(CAKAPLAH) – Ketua Umum Yayasan Lembaga Bantuan Hukum Indonesia Asfinawati menilai keberadaan Dewan Pengawas Komisi Pemberantasan Korupsi (KPK) hanya bersifat politis. Sifat politis itu kata dia nampak jelas pada Undang Undang KPK yang baru hasil revisi.
"Karena ada pengaturan di tahun pertama ada berbeda dengan pemilihan berikutnya," ujar Asfinawati di kantor Indonesia Corruption Watch (ICW), Jalan Kalibata Timur, Jakarta Selatan, Ahad (3/11/2019).
Dia menjelaskan, perbedaan yang dimaksud yaitu ada pada periode pertama di mana Dewas ditunjuk secara langsung oleh Presiden Joko Widodo. Lalu pada kepemimpinan presiden berikutnya proses pemilihan Dewas akan dilanjutkan melalui proses panitia seleksi yang tertuang dalam Pasal 69 A ayat (1) UU KPK yang baru hasil revisi.
Di sana dikatakan ketua dan anggota Dewan Pengawas untuk pertama kalinya ditunjuk dan diangkat oleh Presiden Republik Indonesia.
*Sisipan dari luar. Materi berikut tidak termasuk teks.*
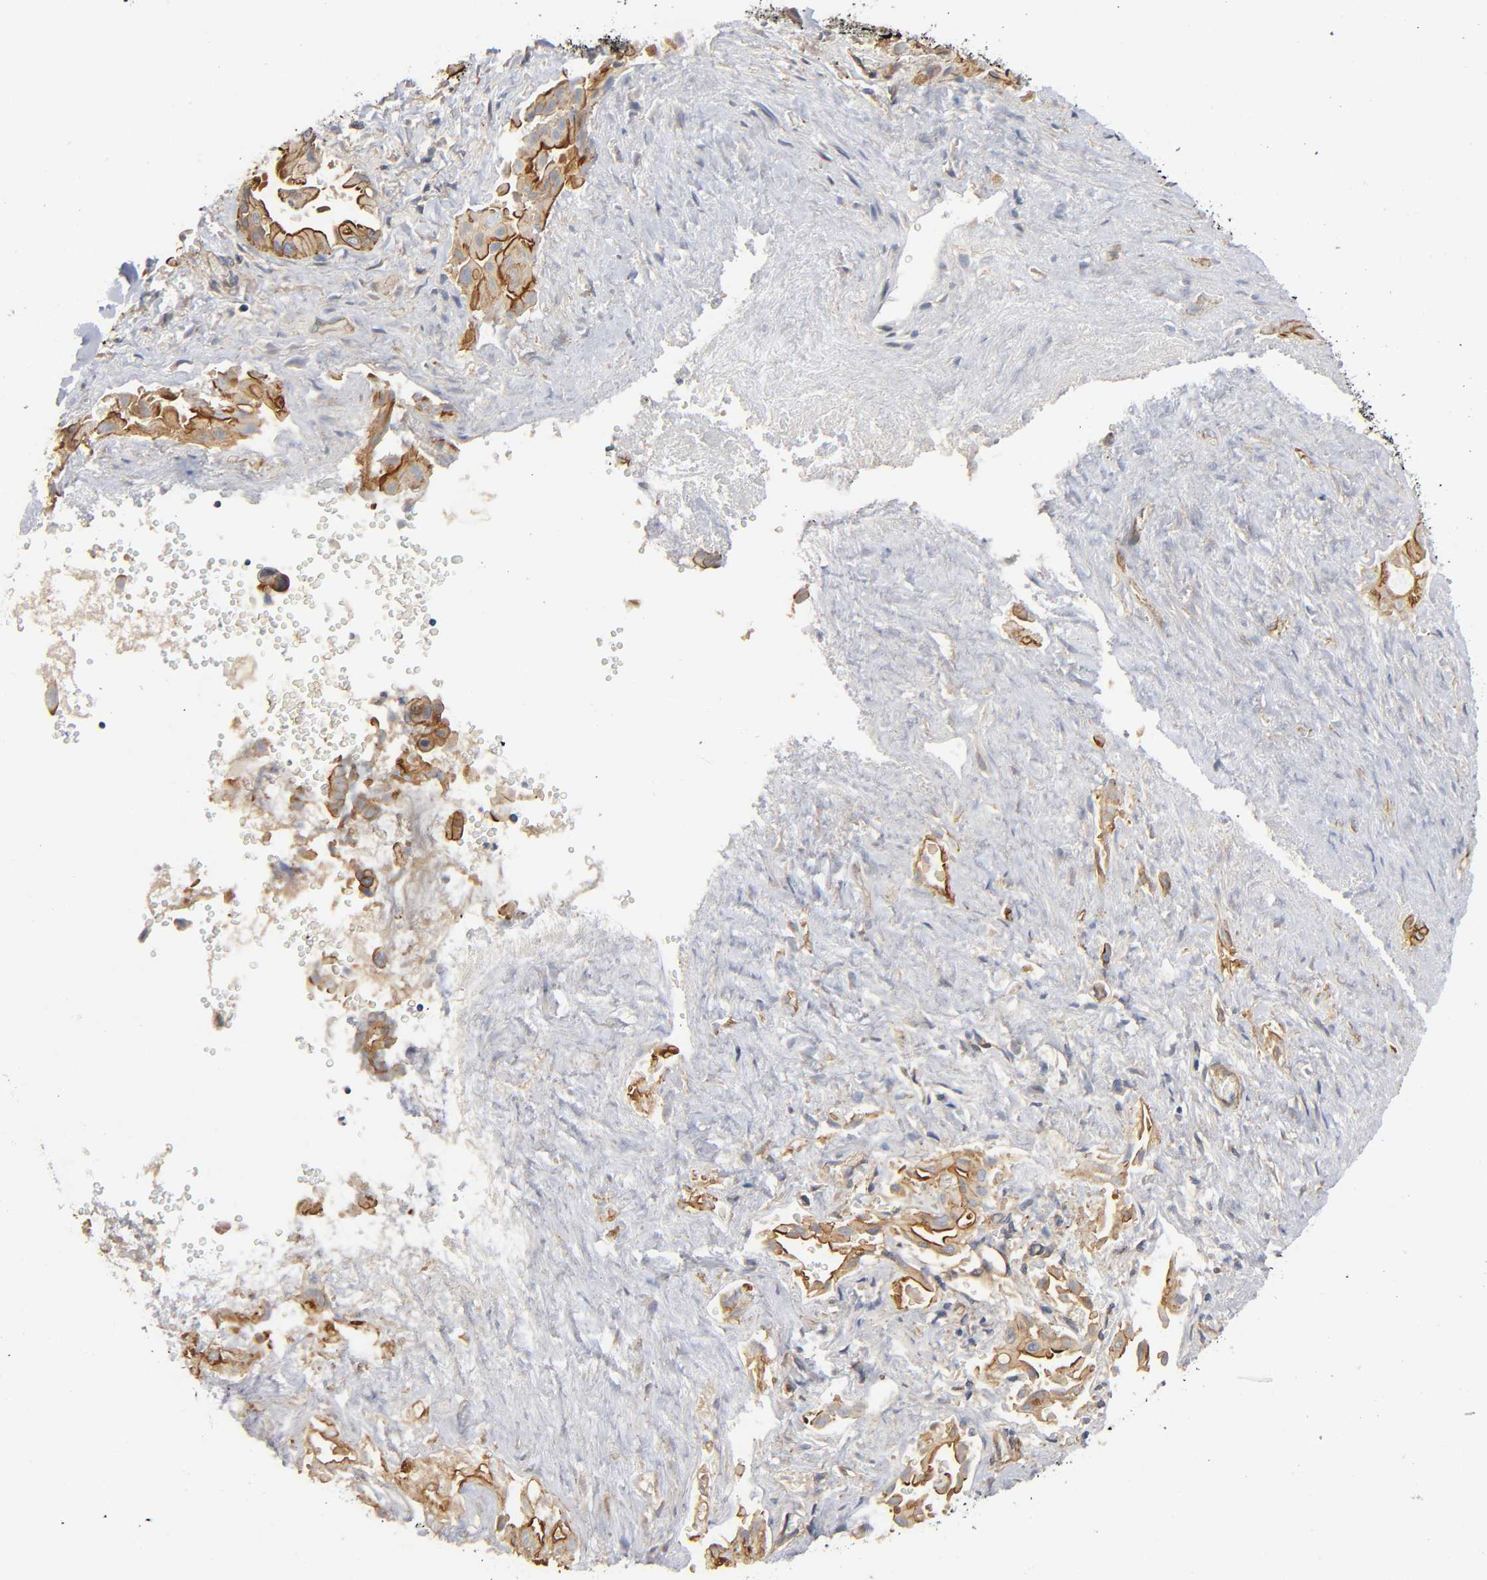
{"staining": {"intensity": "moderate", "quantity": ">75%", "location": "cytoplasmic/membranous"}, "tissue": "liver cancer", "cell_type": "Tumor cells", "image_type": "cancer", "snomed": [{"axis": "morphology", "description": "Cholangiocarcinoma"}, {"axis": "topography", "description": "Liver"}], "caption": "IHC (DAB) staining of liver cancer demonstrates moderate cytoplasmic/membranous protein staining in approximately >75% of tumor cells.", "gene": "MARS1", "patient": {"sex": "male", "age": 58}}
Kemudian pada Pasal 37E yang disebut intinya menyebut kalau dalam mengangkat ketua dan anggota Dewas, Presiden Republik Indonesia membentuk panitia seleksi terdiri atas unsur pemerintah pusat dan unsur masyarakat.
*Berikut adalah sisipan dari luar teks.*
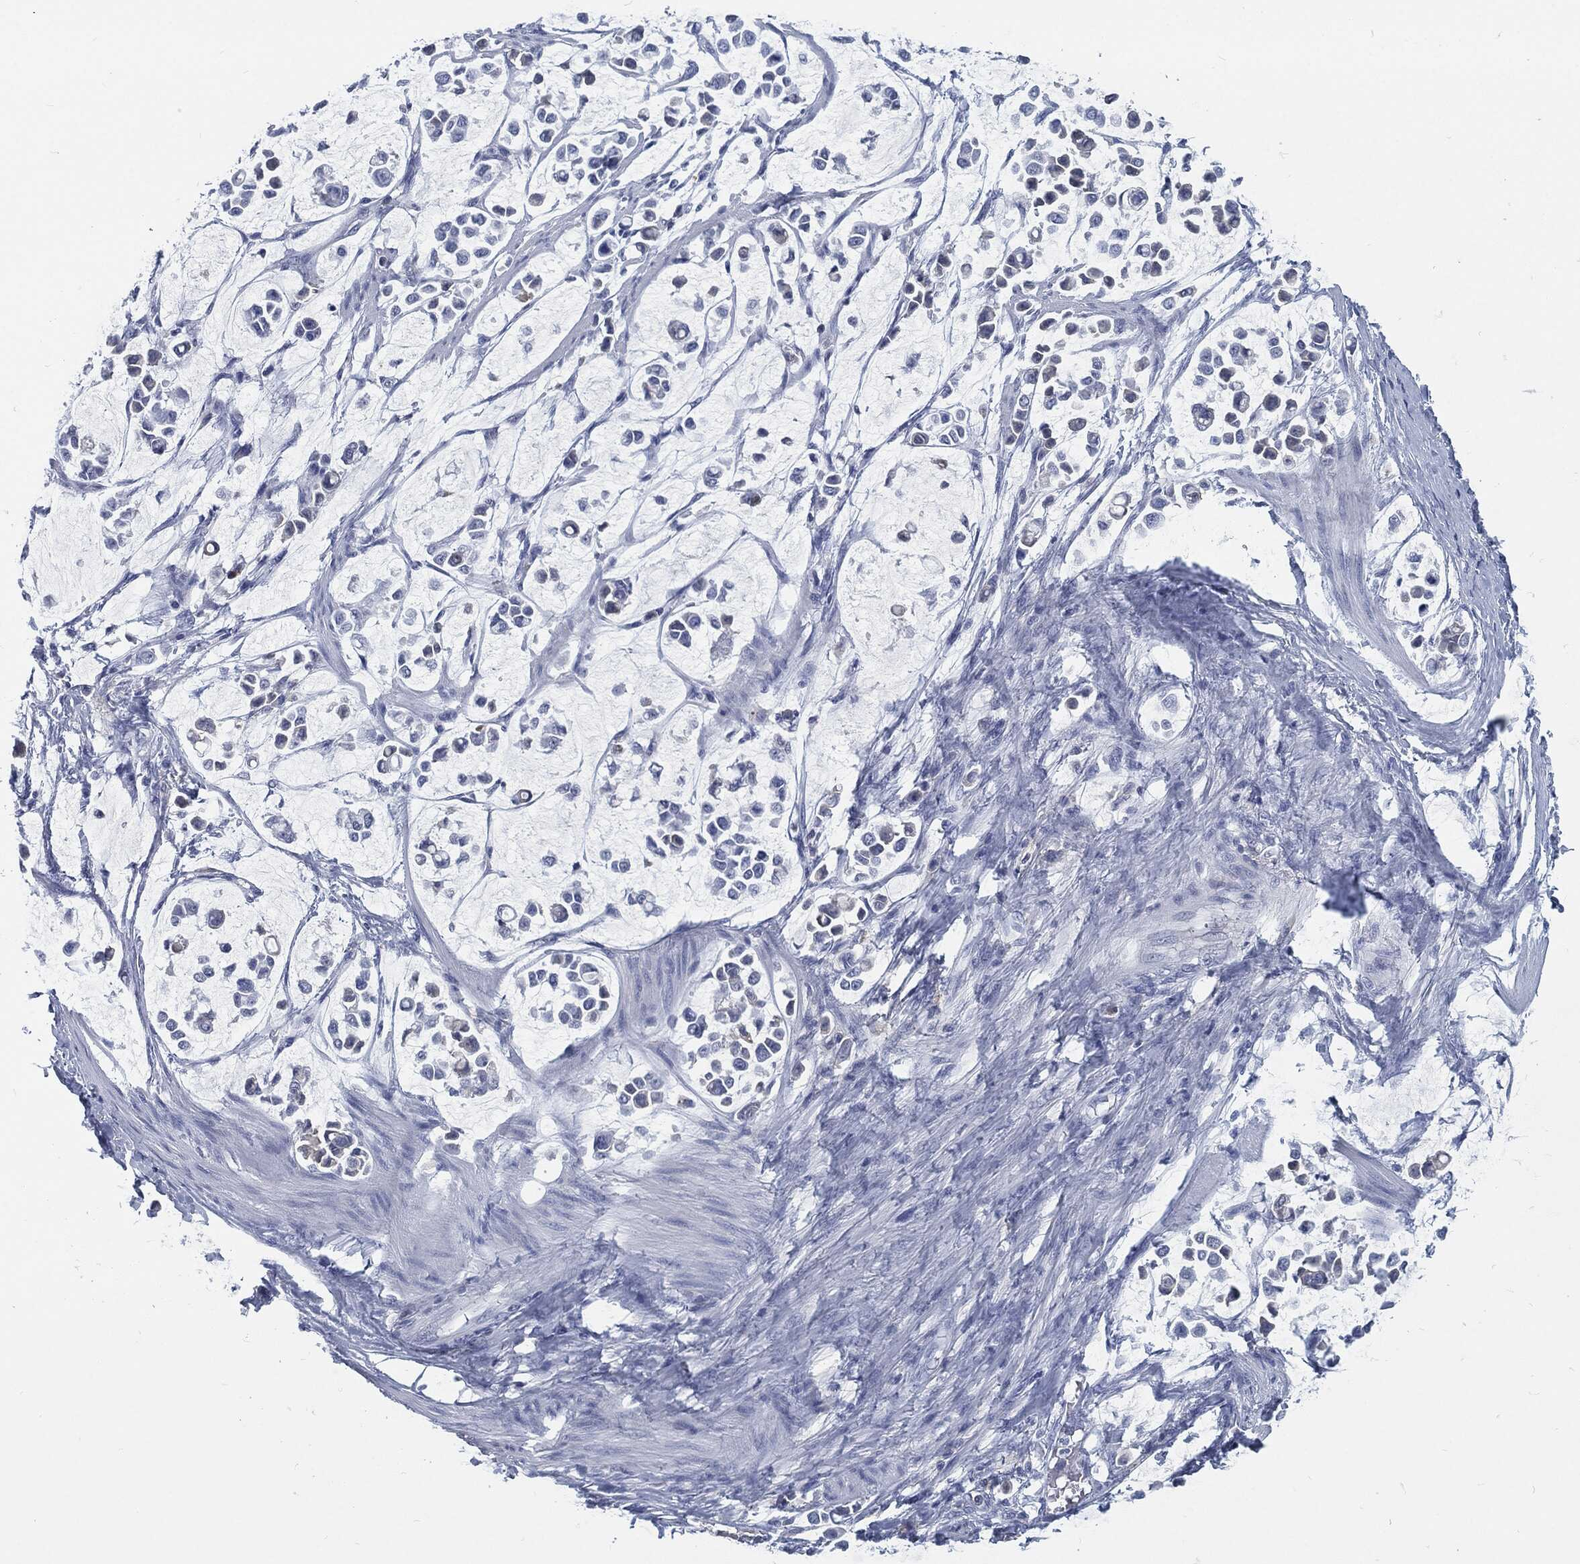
{"staining": {"intensity": "negative", "quantity": "none", "location": "none"}, "tissue": "stomach cancer", "cell_type": "Tumor cells", "image_type": "cancer", "snomed": [{"axis": "morphology", "description": "Adenocarcinoma, NOS"}, {"axis": "topography", "description": "Stomach"}], "caption": "Human stomach adenocarcinoma stained for a protein using immunohistochemistry displays no staining in tumor cells.", "gene": "MST1", "patient": {"sex": "male", "age": 82}}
"Semua orang yang mengerti bahwa pengawas itu ya namanya mengawasi bukan menjalankan," ujar dia.
Maka dari itu, dirinya merasa ada ketidaksesuaian nama dan fungsi Dewas tersebut yang dinilai secara bersamaan melakukan fungsi keduanya. Terbentuknya Dewas disebut menandakan adanya relasi kekuasaan antara presiden dan Dewas itu sendiri. Pasalnya anggota Dewas yang dipilih presiden nantinya secara tidak langsung akan memiliki tanggung jawab kepada yang memilihnya.
"Jadi sebetulnya KPK ini sedang di tangan presiden. Presiden bisa mengendalikan KPK dan siapa pun yang bisa masuk ke presiden juga bisa menikmati relasi kekuasaan itu dengan KPK, termasuk partai pendukung," kata dia lagi.